Sort of tutoring

“Miss, are we done with that thing?”

He’s caught me in the hallway between classes. I hesitate, not quite sure what to say. He bulldozes ahead, “You should come get me from class today, like maybe thirty minutes in.”

Ah-ha! He wants to continue our reading comprehension sessions. Or rather, he wants to get out of his science class for twenty minutes.

“I kind of figured you should stay in class and work on your summative project,” I say. 

“Nah,” he scoffs, “I don’t understand any of it. I’m just making stuff up.”

I relent. “Fine. I’ll see what I can do.” 

So, about thirty minutes into his Science class, I pull him out.

The project is pretty cool, if you ask me, which he didn’t. They are supposed to be creating their own habitable planet and an alien race that lives there plus some other stuff, but I don’t get a good look at the project because he’s already asking a question.

“Is there a difference between mass and density?”

I tell him to look it up.

“But if you know, why don’t you just tell me?”

I just give him a look. He asks again, gets sidetracked for a minute, and then circles back to ask one more time. Silently, I take his computer and type in “Is there a difference between mass and density”. I turn the screen back to him so he can see the bazillions of responses.

“There is!
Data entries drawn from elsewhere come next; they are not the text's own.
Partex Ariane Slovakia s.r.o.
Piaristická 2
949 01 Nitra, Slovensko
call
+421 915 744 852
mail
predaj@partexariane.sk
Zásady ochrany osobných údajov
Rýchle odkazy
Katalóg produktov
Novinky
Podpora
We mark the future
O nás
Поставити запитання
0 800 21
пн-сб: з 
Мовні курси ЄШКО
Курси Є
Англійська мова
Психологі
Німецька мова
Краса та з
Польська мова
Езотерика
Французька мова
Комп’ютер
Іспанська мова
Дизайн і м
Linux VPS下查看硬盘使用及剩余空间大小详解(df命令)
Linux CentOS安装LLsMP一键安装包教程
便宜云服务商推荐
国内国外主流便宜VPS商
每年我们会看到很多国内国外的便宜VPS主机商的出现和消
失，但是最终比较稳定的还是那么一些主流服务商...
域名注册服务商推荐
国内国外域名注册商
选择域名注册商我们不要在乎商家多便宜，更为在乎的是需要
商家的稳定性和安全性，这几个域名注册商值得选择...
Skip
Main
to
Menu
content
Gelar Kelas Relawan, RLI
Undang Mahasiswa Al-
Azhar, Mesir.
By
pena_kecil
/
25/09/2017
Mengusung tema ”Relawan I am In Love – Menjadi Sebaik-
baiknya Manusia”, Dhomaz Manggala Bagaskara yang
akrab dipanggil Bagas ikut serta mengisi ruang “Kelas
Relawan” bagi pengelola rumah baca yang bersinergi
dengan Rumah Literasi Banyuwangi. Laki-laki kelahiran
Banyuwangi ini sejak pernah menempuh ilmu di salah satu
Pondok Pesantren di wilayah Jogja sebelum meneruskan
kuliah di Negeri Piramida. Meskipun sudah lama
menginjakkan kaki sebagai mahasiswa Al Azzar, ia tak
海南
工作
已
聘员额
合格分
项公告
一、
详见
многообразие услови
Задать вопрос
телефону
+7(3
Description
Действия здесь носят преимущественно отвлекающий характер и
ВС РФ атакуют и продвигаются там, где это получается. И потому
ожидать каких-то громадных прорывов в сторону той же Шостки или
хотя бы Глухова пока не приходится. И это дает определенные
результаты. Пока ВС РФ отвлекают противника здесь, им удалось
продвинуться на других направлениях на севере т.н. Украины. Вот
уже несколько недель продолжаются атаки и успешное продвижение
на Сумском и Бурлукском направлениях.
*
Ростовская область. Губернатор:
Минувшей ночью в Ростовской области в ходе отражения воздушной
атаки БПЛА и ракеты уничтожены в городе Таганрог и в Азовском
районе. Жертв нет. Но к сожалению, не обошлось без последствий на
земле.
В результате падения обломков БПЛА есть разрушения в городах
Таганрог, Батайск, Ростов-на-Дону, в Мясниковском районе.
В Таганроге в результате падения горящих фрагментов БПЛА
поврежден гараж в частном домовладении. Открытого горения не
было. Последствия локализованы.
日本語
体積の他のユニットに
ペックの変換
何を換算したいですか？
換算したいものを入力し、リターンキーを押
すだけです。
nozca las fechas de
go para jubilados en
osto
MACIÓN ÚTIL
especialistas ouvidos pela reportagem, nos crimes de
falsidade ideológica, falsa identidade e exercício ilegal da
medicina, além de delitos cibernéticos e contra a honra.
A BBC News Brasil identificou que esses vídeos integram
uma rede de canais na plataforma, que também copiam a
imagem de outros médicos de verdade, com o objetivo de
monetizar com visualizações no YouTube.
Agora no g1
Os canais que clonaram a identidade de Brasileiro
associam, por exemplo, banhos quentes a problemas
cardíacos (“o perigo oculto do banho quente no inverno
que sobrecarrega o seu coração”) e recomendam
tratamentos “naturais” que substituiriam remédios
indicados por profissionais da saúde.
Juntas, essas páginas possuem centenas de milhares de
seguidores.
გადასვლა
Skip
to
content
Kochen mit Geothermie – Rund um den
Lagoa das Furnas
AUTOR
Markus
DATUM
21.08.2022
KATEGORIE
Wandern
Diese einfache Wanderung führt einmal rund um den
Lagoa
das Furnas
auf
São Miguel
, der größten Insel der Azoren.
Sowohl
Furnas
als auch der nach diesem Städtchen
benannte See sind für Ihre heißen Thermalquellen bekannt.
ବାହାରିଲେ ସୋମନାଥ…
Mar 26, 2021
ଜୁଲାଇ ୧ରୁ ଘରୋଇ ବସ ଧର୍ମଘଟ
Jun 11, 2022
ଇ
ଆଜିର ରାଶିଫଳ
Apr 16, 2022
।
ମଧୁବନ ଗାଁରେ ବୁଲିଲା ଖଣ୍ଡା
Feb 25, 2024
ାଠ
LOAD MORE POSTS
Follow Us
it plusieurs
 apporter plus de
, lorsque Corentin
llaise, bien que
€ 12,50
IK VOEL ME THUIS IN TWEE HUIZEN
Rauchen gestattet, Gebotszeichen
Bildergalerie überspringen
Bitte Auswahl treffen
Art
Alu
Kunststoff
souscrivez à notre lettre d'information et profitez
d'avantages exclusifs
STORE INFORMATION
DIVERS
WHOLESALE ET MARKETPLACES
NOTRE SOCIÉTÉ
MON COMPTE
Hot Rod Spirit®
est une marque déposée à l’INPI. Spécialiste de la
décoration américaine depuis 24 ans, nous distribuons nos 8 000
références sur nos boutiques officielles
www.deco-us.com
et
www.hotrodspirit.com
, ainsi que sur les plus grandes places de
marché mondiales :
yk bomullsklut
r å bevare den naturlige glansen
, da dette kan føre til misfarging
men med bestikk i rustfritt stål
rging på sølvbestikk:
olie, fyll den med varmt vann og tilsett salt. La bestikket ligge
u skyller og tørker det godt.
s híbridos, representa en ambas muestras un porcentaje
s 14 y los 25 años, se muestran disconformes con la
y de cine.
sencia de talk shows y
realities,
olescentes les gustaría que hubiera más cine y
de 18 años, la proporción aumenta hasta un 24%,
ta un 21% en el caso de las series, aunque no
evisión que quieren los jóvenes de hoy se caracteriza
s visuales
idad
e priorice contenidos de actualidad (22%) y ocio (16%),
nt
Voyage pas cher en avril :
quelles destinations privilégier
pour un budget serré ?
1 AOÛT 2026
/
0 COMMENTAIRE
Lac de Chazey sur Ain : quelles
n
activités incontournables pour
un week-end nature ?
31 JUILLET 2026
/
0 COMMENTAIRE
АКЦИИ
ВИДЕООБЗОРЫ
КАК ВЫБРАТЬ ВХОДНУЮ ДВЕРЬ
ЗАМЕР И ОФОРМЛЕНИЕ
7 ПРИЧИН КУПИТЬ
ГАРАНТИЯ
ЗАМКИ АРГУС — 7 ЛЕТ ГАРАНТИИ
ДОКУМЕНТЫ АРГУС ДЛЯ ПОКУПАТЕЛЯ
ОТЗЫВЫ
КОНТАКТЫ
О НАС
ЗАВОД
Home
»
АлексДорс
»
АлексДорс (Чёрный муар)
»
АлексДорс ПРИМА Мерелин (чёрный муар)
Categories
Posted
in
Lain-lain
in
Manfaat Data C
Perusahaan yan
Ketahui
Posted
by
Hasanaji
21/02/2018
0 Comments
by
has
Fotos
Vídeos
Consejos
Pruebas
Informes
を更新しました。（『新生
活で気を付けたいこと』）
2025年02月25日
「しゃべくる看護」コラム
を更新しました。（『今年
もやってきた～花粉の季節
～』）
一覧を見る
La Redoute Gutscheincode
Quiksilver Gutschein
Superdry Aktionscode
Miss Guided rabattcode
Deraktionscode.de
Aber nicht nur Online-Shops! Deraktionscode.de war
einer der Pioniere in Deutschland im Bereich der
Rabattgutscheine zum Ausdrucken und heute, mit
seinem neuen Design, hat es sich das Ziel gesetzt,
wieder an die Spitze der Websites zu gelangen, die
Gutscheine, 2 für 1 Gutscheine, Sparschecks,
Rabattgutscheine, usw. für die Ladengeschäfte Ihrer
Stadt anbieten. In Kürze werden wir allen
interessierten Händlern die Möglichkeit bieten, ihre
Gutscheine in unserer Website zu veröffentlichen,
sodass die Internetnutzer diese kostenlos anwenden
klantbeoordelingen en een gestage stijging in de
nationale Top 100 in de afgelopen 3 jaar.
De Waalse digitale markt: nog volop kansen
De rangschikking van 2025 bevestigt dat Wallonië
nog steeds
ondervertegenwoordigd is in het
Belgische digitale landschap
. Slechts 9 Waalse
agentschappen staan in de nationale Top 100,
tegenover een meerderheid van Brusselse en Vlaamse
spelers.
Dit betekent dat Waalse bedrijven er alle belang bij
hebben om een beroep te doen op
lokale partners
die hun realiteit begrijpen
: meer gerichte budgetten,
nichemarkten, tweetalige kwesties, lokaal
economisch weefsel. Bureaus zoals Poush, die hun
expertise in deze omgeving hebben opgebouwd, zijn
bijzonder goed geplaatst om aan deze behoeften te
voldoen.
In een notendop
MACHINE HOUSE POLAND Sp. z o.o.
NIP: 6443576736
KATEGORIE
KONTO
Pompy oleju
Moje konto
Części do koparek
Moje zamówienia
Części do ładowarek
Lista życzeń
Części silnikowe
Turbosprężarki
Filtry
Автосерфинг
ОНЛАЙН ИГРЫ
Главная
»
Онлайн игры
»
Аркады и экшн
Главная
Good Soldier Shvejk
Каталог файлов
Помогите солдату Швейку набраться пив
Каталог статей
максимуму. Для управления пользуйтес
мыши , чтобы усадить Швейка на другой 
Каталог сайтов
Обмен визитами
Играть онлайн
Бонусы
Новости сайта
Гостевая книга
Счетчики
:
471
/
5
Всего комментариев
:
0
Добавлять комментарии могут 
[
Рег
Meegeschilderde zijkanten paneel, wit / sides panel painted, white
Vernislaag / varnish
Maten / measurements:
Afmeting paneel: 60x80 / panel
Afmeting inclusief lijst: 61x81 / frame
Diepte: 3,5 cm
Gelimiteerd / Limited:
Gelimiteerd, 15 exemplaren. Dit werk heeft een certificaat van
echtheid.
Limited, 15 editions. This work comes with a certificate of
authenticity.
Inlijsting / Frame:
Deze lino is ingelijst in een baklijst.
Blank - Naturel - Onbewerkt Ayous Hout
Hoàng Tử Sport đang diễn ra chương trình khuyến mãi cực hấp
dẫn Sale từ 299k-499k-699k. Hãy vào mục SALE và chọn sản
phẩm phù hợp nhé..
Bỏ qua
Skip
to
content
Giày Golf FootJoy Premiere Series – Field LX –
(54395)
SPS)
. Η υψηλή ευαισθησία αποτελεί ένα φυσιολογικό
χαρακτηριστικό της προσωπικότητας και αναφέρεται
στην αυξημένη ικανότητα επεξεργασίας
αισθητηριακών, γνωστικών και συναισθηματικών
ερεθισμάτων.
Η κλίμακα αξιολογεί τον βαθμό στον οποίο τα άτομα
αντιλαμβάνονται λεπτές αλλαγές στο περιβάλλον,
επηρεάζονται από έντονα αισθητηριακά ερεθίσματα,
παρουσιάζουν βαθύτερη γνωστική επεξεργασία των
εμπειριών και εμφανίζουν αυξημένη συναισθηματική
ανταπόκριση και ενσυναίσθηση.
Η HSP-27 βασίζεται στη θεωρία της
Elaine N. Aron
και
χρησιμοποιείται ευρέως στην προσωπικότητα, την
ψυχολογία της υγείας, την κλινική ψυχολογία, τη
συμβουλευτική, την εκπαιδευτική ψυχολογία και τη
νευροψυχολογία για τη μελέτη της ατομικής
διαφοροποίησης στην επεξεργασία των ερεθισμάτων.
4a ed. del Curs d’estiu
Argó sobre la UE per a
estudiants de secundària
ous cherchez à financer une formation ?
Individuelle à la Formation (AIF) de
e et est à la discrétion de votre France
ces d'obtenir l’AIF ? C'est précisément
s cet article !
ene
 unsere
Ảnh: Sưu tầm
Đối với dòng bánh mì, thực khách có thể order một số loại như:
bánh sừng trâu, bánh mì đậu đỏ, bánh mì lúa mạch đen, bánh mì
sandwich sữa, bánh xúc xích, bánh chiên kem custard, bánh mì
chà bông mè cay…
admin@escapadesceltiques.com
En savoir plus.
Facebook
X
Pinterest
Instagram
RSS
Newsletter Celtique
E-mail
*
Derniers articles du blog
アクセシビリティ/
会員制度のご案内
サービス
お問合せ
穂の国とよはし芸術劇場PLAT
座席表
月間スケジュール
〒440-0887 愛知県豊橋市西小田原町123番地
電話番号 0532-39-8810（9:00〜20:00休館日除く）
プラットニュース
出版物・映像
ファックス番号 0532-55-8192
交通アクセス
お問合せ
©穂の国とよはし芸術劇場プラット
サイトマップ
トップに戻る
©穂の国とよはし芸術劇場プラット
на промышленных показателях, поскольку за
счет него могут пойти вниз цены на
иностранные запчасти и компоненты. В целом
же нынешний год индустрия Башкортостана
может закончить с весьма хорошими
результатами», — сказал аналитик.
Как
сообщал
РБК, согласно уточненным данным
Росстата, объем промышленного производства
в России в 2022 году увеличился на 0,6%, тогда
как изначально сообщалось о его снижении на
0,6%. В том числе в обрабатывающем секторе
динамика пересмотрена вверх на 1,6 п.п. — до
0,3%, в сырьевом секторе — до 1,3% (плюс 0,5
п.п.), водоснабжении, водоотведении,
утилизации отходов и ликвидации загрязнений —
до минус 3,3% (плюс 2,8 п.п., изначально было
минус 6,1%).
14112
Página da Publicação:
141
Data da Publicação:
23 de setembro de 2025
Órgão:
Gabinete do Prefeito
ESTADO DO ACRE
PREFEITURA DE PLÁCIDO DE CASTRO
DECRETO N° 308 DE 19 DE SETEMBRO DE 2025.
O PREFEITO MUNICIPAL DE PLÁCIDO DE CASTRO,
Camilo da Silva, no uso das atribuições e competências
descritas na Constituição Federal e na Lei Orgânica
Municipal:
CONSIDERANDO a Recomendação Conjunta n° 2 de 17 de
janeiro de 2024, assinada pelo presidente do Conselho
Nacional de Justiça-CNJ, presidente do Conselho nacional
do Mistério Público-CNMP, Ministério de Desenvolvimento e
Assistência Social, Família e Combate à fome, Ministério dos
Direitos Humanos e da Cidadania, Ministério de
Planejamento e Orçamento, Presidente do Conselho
I thought so! Why didn’t you just tell me?”

I ask him what the difference is. He tells me it doesn’t matter. I refrain from making a joke about matter.

Now he wants to know why the mass of the planets is listed as x1024 and how do you type up high like that? And also what’s a good temperature? Like, you know, a neutral temperature. And why does he have to use Celsius when he’s sort of used to Fahrenheit and actually he’s not really very good with either so is 16 cold? 

I ask him if he’s talking Fahrenheit or Celsius. “Either,” he says, “I just want to know if it’s cold.”

Every time he asks a question, I help him look it up. Every time a webpage comes up, he groans and says he doesn’t want to read “all that.”

“Miss, I just want to put down easy stuff and be done,” he tells me. “Can’t you just tell me the answers?”

I tell him that if he just wanted the answers, he wouldn’t have asked me for help. He disagrees. So I don’t tell him about distance from the sun, and I make him look up if a planet can have long days and short nights and whether or not it can always be Fall. He argues with me every step of the way, right up until he tells me class is almost over and he needs to go get his stuff. 

“Fine,” I say, trying to keep the frustration out of my voice. “Do you want more help tomorrow?”

Not like you helped him today, says a little voice inside my head. I mean, we fought for many minutes about whether or not he needed to know what axial tilt is. (He does, but he refused to read the information.) Classes end in one week. We are all exhausted and ready to be done.

“Yeah,” he says, “if you have time you can come back. I like it when you help me.”

So tomorrow I will once again sit with him and refuse to either answer his questions or allow him to barge forward without thinking. I will bite my tongue, and he will be frustrated with me, but apparently we’re both good with that. 

One more week.

Hey, Siri #SOL22 18/31

(This memory came to me after reading Stacey’s slice about her son and Siri.)

He is maybe three when he discovers that the phone will converse with him. “Hey, Siri!” he says, and she always responds. Within minutes, they are best friends. She will answer any question, entertain any flight of fancy. “Would you like me to call you Alien?” she asks, and I swear her electronic voice sounds dubious. “Yes!” he agrees enthusiastically, so she does. (For years, my phone will continue to call my husband “Alien” because I can’t bring myself to change it.)

Phone in hand, Eric wanders away, chatting enthusiastically with the only one who is paying him any attention at all. We adults are in the other room, reminiscing about old times. The older kids are running about, screeching. The house is full: at least one dog, a cat, siblings, aunts, uncles, friends, grandparents. And it’s noisy – so noisy that no one really hears a three-year-old having a chat with his new electronic best friend. In fact, none of us really even know where he is until we decide to go out on the pontoon boat. “Have you seen Eric?” we ask. No. No. No. No one knows where he is.

Andre heads towards the back of the house, searching. As he passes through the living room, he hears an argument behind the couch. It sounds as though Siri is telling Eric he is being unreasonable. Just as Andre starts to chuckle, Siri stops playing around: “Ok,” she says, still with that dubious tone, “Dialing Emergency in three… two… one…” Andre lunges for the phone, but Siri is already dialing, and Andre manages to hang up just as the call goes through.

Disaster averted, Andre begins to talk to Eric when the phone rings. It’s the emergency operator who informs this flustered father holding an unhappy toddler that she is supposed to send help to the address of the phone call if the call is terminated. Andre explains. He explains about Siri, about the crowd, the noise, the child. It’s early days with Siri, but the operator understands. She does not send an emergency vehicle. We scoop Eric up, change him into a swim diaper and whisk him away to the boat. He barely notices that his friend is gone.

To this day, Siri is disabled on my phone.